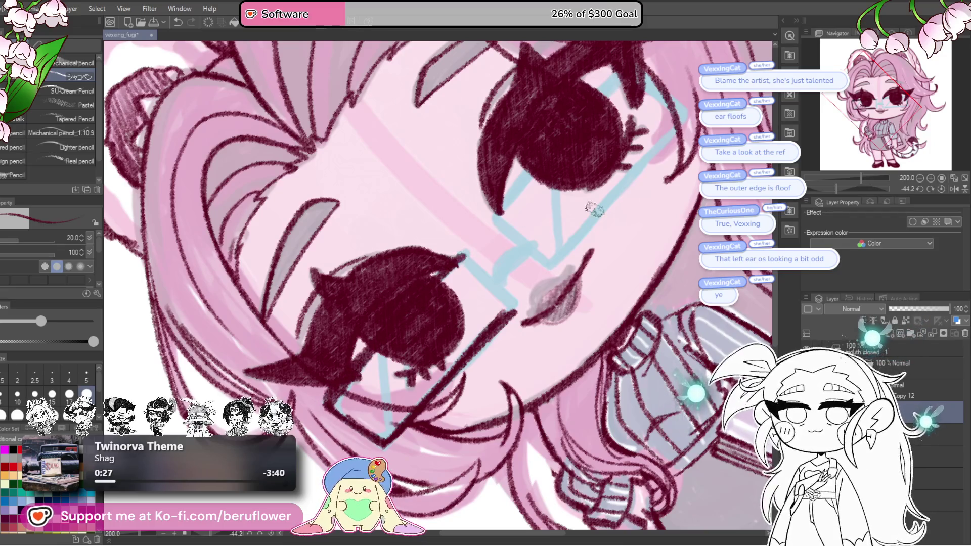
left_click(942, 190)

* * *

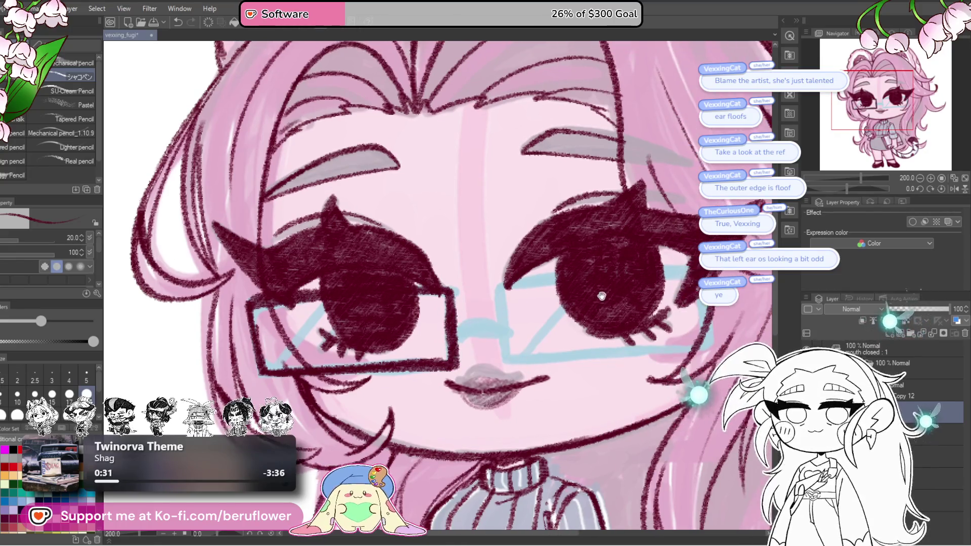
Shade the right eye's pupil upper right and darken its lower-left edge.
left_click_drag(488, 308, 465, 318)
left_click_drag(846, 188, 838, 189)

--

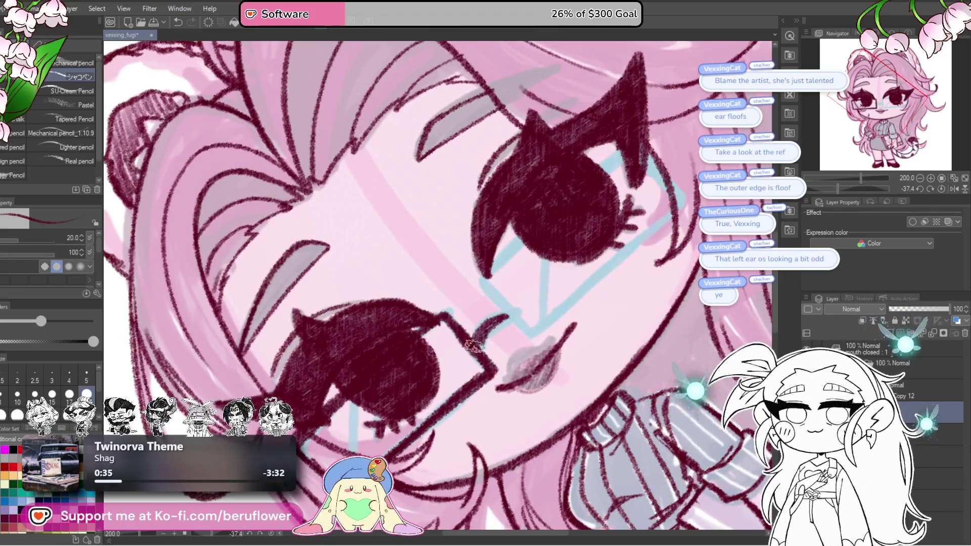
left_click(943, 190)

§ **Your goal**: In the listing above, find the line with "Shade the right" and the line with "left_click_drag(846, 188, 838, 189)", then print exactly those two lines and every line between them, and nothing more.

§ **Answer to the exercise**:
Shade the right eye's pupil upper right and darken its lower-left edge.
left_click_drag(488, 308, 465, 318)
left_click_drag(846, 188, 838, 189)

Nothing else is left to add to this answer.